What to work on: Reproduce the passage on the interorganizational network of Lima below from "Source: Prepared by" to "blue, purple and pink.", switching "influence" to "prominence" throughout.

Document excerpt:
Figure 1. Distribution of the organizations in the network of Lima

Source: Prepared by the authors

 

Figure 2 shows the interorganizational network, which has 88 nodes of Lima and 814 links, corresponding to a density of 10.6% and to link two organizations without direct link, in the worst case it should be done using 6 links in the network, so the network has a diameter of 6 and an average degree of centrality of 18.5. The nomenclature used is the node number followed by the category of the entity, for example node 1 is an investor, so it is labeled 1 INVR. The color and size indicate the degree of influence, the greater the size, the greater influence, and the colors ordered from greater to lesser influence are: red, orange, yellow, green, sky blue, purple and pink.

Records shown:

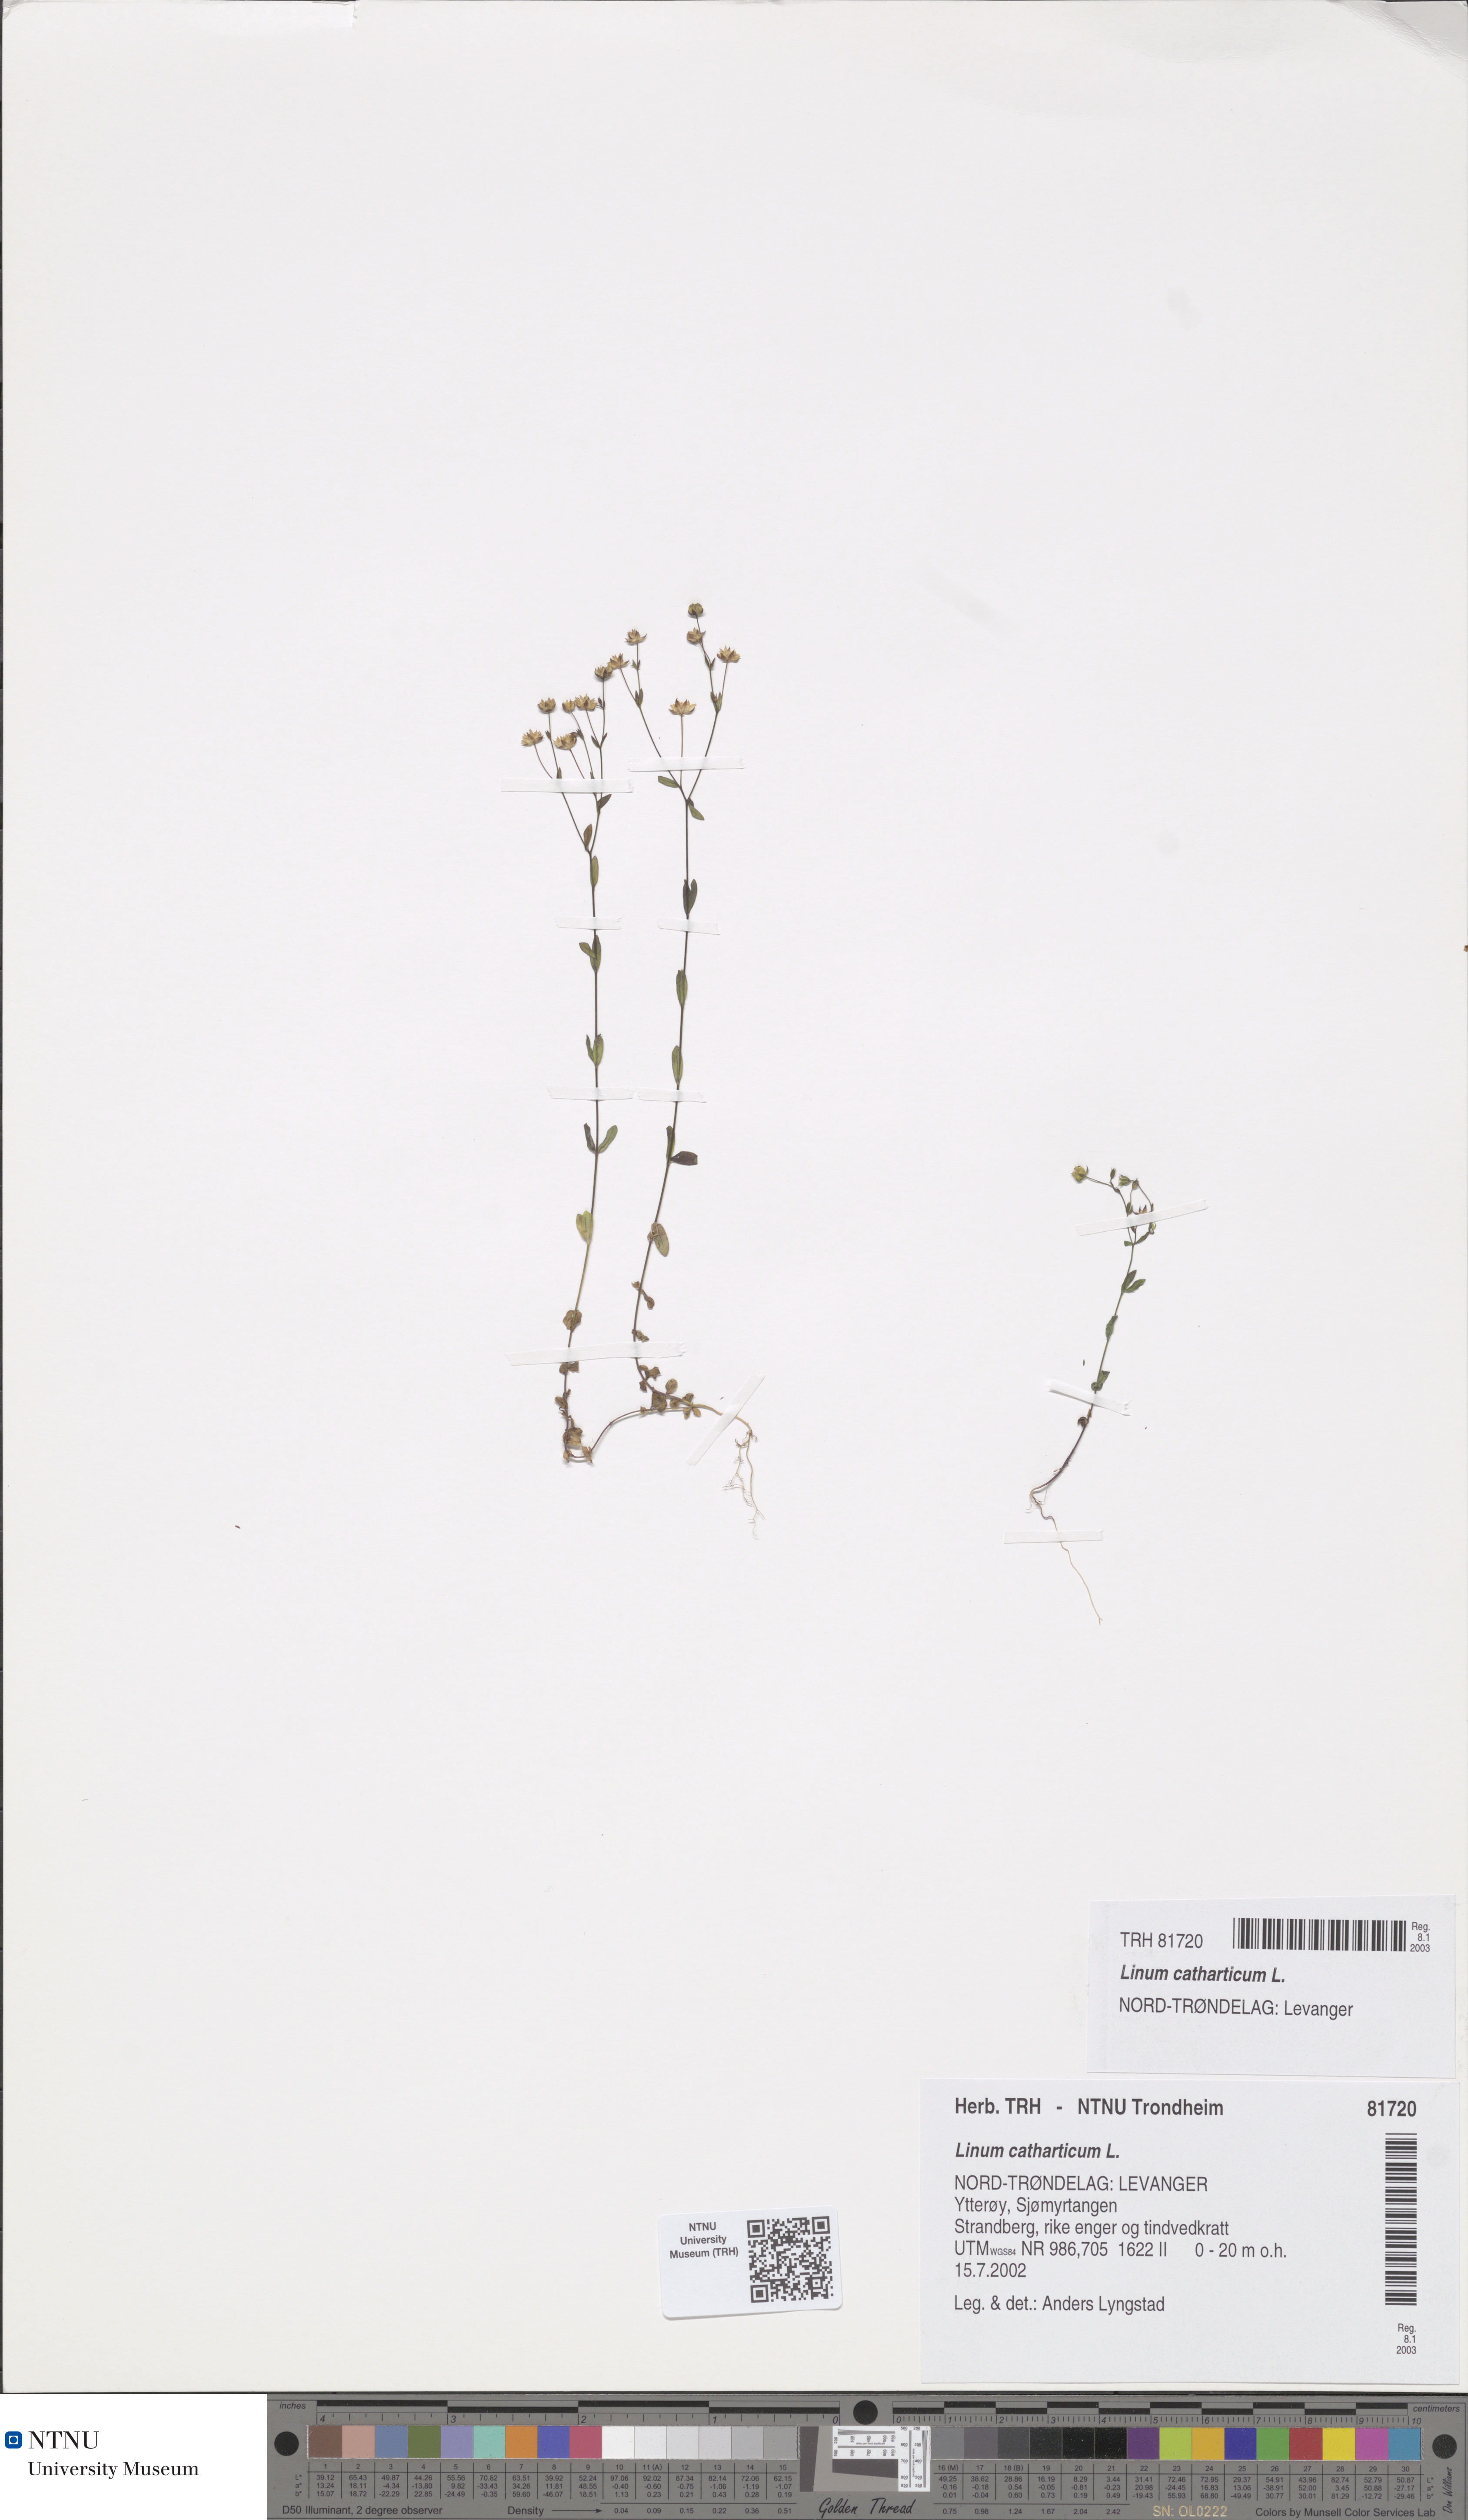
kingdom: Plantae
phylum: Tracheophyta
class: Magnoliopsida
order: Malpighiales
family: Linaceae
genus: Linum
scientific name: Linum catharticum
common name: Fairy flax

Reply:
Source: Prepared by the authors

 

Figure 2 shows the interorganizational network, which has 88 nodes of Lima and 814 links, corresponding to a density of 10.6% and to link two organizations without direct link, in the worst case it should be done using 6 links in the network, so the network has a diameter of 6 and an average degree of centrality of 18.5. The nomenclature used is the node number followed by the category of the entity, for example node 1 is an investor, so it is labeled 1 INVR. The color and size indicate the degree of prominence, the greater the size, the greater prominence, and the colors ordered from greater to lesser prominence are: red, orange, yellow, green, sky blue, purple and pink.